После богемной и в бытовом плане скудно устроенной, а фактически полуголодной жизни в Москве – здесь, во Всеволодо-Вильве, Пастернак оказался в исключительно благоприятных бытовых условиях. Дом Збарских предоставил ему все условия современного комфорта: с электрическим освещением, телефоном, ванными комнатами, прислугой. Обстановка, избавлявшая от каких-либо бытовых забот, соединялась с разнообразием здорового досуга в самом тесном общении с природой: охота, санные прогулки, катание на лыжах, длительные конные поездки и экскурсии. Всем этими возможностями Пастернак пользовался с азартом, понимая, что подобный случай вряд ли когда еще представится.
Помимо бытового комфорта, дом Збарских обеспечил Пастернаку ничуть не сниженный в сравнении с московским уровень культурного общения. На Вильве выписывали ведущие газеты и чуть ли не все журналы России. Пастернак переписывался со своими московскими литературными друзьями: Сергеем Бобровым, Александром Штихом, Константином Локсом, – и был в курсе всех событий московской культурной жизни. Сергей Бобров присылал ему последние книжные новинки. Да и во Всеволодо-Вильве его окружили люди, близкие ему духовно и по культурным интересам.
Хозяин дома, так радушно принявшего Пастернака, Борис Ильич Збарский был старше своего гостя всего пятью годами, но по степени творческой и социальной осуществленности в жизни дистанция между ними была столь велика, что даже не могла быть предметом соперничества и сравнений. В свои тридцать лет Збарский имел за плечами мужественное и рискованно-деятельное, по словам Пастернака, прошлое. В юности он был связан с революционным подпольем и не однажды рисковал, по крайней мере, свободой. Еще гимназистом, живя в Каменец-Подольске близ австрийской границы, он обеспечивал транспорт революционной литературы в Россию и был знаком с легендарным Григорием Гершуни – будущим главой боевой организации эсеров. В воспоминаниях Троцкого мелькает решительный и упрямый гимназист, который в 1902 году организовывал нелегальной переход границы для будущего вождя мировой революции. Это был Збарский.

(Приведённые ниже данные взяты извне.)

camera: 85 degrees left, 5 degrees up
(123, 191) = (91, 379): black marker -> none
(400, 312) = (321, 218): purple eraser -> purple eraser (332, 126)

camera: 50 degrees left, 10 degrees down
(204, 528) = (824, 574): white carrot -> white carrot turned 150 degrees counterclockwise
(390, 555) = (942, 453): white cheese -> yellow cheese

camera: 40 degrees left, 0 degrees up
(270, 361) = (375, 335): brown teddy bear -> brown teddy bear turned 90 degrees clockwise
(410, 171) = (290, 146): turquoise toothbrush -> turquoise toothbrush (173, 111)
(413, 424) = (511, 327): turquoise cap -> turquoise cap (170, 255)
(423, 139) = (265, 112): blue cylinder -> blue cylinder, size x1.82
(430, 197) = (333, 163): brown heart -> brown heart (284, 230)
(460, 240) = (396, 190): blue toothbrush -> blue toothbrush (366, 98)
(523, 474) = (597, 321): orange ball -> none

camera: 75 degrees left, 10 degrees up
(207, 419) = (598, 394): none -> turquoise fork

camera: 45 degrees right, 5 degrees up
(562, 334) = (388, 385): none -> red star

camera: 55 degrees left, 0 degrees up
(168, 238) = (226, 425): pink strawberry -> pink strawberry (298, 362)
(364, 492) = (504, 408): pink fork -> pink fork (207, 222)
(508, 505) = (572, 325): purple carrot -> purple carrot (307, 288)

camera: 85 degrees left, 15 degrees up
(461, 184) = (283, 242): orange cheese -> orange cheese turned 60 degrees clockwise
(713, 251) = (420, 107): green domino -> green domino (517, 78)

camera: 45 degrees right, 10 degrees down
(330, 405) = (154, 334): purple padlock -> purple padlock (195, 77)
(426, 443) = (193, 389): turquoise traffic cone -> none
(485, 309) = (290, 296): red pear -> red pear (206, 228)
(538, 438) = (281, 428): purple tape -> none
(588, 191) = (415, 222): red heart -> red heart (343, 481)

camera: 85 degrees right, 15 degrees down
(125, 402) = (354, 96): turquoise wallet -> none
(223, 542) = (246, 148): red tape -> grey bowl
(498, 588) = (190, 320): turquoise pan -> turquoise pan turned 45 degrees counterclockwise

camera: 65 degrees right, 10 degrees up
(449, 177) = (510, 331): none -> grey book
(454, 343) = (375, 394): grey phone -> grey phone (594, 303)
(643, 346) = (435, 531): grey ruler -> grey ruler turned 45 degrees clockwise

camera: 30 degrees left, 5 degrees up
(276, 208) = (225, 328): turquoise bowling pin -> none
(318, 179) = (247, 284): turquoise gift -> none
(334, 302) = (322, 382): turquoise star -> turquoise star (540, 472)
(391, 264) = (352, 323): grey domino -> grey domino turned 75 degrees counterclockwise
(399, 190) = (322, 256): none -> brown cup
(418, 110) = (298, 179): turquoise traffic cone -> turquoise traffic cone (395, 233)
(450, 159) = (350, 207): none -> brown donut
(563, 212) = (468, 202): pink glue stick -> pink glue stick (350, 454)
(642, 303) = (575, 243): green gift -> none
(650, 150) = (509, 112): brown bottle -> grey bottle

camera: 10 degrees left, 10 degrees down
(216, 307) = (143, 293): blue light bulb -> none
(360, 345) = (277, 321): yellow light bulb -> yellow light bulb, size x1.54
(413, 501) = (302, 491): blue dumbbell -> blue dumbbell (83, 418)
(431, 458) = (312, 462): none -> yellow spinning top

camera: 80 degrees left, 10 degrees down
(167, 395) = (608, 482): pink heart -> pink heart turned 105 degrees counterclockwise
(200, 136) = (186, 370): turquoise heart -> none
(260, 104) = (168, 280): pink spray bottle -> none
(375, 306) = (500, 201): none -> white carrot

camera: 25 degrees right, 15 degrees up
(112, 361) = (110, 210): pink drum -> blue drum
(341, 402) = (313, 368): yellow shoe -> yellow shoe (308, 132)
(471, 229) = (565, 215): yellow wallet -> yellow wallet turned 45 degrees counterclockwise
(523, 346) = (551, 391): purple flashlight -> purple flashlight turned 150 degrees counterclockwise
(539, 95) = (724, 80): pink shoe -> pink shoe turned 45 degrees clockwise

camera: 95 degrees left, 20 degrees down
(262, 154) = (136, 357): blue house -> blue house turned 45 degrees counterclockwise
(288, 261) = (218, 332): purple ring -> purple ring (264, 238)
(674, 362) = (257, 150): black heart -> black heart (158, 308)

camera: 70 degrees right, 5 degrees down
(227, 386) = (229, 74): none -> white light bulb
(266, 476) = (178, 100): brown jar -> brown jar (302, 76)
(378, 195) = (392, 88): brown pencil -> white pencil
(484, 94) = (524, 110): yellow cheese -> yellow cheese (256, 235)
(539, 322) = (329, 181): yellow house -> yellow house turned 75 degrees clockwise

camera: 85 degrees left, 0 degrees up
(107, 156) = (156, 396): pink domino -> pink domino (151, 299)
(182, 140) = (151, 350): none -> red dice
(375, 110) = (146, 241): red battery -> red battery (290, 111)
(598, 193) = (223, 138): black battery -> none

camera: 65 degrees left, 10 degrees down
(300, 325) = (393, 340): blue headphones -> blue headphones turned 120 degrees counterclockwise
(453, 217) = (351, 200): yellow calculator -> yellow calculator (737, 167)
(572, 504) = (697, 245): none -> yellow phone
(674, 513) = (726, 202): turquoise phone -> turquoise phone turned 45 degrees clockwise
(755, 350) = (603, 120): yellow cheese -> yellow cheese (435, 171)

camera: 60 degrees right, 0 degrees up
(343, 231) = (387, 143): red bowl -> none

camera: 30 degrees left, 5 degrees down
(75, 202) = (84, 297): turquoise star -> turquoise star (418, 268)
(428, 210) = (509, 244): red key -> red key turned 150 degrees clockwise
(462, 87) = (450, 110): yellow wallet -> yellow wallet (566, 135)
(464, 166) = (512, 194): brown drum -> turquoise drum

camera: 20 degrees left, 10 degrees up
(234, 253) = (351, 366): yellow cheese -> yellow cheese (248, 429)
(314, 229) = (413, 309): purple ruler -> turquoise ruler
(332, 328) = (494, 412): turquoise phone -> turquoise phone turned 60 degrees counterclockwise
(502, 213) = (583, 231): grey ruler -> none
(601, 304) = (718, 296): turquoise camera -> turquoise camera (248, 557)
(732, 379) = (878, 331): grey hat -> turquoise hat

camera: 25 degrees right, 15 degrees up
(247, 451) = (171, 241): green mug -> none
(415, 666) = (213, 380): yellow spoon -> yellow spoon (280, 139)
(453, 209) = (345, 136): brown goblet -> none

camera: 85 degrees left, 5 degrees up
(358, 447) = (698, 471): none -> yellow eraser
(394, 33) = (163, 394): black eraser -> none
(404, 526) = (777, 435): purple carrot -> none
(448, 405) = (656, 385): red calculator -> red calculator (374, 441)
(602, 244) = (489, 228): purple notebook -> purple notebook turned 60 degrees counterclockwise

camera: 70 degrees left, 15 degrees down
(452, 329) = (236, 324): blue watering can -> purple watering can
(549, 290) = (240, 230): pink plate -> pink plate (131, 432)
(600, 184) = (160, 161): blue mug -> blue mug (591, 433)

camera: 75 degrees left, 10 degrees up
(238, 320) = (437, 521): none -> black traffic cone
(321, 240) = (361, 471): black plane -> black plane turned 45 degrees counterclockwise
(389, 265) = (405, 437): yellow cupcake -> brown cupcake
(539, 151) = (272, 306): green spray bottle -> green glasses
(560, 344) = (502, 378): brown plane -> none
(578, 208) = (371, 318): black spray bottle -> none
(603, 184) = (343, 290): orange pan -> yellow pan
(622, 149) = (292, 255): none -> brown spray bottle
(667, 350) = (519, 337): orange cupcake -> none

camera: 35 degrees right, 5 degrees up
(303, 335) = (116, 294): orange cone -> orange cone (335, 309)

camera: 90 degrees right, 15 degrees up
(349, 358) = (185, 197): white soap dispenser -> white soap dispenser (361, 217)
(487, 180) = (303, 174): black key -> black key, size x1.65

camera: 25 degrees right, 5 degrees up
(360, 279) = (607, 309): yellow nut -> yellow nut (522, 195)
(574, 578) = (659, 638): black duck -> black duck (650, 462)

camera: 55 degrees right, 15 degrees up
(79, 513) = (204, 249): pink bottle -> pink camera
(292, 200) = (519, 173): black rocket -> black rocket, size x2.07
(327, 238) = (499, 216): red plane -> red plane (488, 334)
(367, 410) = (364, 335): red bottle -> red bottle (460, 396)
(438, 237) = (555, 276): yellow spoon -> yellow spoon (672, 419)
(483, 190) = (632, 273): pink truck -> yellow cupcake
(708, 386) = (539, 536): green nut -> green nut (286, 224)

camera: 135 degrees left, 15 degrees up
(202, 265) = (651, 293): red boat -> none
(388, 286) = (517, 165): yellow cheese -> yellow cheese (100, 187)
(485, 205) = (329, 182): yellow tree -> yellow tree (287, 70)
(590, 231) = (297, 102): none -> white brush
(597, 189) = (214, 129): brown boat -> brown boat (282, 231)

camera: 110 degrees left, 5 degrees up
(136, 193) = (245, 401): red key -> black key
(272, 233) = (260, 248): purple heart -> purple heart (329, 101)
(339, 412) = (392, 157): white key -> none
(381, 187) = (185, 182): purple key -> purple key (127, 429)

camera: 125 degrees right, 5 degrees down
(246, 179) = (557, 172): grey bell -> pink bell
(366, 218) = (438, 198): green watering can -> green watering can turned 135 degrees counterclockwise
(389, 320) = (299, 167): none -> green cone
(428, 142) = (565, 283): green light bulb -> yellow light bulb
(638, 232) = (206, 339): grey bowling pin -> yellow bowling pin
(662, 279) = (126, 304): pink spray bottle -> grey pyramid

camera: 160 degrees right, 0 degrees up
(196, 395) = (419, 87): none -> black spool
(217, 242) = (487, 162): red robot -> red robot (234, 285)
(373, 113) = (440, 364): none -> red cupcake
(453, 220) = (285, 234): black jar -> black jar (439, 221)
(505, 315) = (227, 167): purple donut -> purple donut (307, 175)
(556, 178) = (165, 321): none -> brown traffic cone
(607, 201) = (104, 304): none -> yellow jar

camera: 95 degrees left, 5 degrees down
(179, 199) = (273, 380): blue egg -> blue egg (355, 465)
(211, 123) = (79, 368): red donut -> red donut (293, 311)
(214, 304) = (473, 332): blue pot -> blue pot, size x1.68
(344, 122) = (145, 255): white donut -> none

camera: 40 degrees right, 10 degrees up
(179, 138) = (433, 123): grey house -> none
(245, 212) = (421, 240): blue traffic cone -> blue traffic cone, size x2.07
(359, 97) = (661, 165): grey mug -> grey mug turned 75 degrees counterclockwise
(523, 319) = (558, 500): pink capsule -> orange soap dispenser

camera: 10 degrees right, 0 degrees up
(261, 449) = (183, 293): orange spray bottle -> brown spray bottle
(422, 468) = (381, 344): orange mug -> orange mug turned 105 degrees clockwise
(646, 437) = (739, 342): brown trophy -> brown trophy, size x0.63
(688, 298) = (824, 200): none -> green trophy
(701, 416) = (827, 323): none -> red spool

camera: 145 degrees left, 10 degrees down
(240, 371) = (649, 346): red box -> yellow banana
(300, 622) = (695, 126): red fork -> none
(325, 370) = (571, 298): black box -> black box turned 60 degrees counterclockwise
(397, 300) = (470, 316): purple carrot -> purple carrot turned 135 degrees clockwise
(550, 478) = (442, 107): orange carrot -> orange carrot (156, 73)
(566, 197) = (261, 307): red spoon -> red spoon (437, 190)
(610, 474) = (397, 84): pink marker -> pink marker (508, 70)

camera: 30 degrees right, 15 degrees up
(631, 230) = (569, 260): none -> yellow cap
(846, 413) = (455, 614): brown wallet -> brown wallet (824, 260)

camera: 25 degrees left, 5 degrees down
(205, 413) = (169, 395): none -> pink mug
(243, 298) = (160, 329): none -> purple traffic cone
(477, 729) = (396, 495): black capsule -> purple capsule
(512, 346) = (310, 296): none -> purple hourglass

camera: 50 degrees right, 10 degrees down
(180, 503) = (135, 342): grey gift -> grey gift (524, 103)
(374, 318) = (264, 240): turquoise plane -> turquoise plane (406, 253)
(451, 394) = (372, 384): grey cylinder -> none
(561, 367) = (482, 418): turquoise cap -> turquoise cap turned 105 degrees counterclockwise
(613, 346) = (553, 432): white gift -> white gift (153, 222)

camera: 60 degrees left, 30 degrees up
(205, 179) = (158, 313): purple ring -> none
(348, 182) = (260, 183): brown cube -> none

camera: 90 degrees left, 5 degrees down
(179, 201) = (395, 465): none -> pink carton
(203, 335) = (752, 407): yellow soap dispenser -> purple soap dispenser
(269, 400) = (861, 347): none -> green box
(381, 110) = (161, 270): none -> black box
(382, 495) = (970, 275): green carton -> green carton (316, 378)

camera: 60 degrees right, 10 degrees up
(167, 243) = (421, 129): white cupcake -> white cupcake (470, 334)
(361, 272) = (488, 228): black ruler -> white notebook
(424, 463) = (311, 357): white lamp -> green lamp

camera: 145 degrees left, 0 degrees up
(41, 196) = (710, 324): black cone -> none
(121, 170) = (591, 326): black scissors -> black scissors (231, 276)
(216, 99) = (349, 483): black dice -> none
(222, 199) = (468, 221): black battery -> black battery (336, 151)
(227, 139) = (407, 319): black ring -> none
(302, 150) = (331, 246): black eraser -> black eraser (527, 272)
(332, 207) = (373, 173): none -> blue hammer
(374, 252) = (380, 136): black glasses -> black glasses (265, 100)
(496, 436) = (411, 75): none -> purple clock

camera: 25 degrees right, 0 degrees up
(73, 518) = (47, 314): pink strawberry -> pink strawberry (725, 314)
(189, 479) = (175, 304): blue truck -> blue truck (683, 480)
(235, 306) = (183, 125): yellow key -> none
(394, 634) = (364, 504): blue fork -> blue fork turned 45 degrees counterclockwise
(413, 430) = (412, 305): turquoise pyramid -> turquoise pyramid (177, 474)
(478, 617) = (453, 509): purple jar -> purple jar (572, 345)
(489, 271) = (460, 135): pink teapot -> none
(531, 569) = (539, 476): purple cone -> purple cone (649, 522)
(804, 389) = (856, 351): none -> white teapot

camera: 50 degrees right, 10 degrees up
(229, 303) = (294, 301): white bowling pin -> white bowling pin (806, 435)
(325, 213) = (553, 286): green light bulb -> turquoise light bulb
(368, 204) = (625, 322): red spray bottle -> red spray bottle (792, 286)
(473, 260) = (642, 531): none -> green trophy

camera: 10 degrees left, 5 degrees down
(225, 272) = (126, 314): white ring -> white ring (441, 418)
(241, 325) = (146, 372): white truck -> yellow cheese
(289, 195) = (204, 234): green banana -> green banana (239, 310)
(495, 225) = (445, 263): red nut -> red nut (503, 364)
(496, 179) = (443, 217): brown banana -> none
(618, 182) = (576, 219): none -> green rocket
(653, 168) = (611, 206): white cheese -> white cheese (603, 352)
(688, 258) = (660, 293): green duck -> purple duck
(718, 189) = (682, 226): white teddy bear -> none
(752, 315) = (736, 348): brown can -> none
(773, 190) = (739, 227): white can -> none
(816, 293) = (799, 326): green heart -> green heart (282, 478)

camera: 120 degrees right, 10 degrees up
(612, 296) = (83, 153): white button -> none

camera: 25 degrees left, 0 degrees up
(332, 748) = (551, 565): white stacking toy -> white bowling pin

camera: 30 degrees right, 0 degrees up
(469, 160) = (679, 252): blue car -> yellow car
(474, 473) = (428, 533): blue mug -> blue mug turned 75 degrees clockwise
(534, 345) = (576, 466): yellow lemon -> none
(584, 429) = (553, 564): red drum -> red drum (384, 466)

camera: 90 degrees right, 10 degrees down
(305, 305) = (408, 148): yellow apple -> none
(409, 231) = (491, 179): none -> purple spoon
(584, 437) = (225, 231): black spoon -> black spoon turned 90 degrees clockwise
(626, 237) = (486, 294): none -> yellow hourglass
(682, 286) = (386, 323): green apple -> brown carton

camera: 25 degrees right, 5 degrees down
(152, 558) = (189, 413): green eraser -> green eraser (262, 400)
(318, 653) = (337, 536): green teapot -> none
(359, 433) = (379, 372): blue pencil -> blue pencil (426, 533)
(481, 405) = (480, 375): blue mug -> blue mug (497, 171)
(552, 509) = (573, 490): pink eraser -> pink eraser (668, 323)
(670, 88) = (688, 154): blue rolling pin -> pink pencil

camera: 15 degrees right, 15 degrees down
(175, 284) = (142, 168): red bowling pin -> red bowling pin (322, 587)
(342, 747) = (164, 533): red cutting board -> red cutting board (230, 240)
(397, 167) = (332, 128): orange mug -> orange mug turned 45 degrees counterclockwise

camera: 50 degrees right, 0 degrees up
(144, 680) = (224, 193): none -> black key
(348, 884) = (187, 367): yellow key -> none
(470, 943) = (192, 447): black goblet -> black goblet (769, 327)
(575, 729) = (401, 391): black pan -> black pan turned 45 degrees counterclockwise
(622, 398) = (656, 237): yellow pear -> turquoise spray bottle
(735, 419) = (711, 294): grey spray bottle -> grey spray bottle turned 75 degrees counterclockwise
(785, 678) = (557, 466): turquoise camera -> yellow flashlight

А в настоящем Борис Ильич был главой дружной и благоустроенной семьи, талантливым и успешным ученым с дипломом Женевского университета, властно управлял обширным имением вдовы Саввы Морозова, двумя химическими заводами с многосотенным коллективом служащих и рабочих. При этом Збарский был человеком близкого Пастернаку культурного круга и замечательным собеседником. Он был талантливым ученым-химиком, учеником, а впоследствии сотрудником знаменитого биохимика – академика А. Н. Баха, был знаком с философом-парадоксалистом Л. И. Шестовым.
Вся совокупность качеств старшего друга охватывалась для Пастернака одним словом – «совершенство». Да, в молодом Збарском была налицо та полнота реализации сил и способностей, та ясность жизненной перспективы, о которой двадцатишестилетний Пастернак, задержавшийся в стадии не-совершенности и не-определенности, мог только загадывать. То ли поэт, то ли музыкант, то ли философ, – Пастернак и сам не знал еще толком, кто он и что его ждет впереди. Но что-то уже сдвинулось в самоощущении здесь, во Всеволодо-Вильве. Будто бы Урал разбудил в нем что-то, до той поры дремавшее. Словно встретились две глубины: глубина художественного воображения и гулкая глубина уральского ландшафта. Из этой встречи возникла поэзия. Но об этом позже.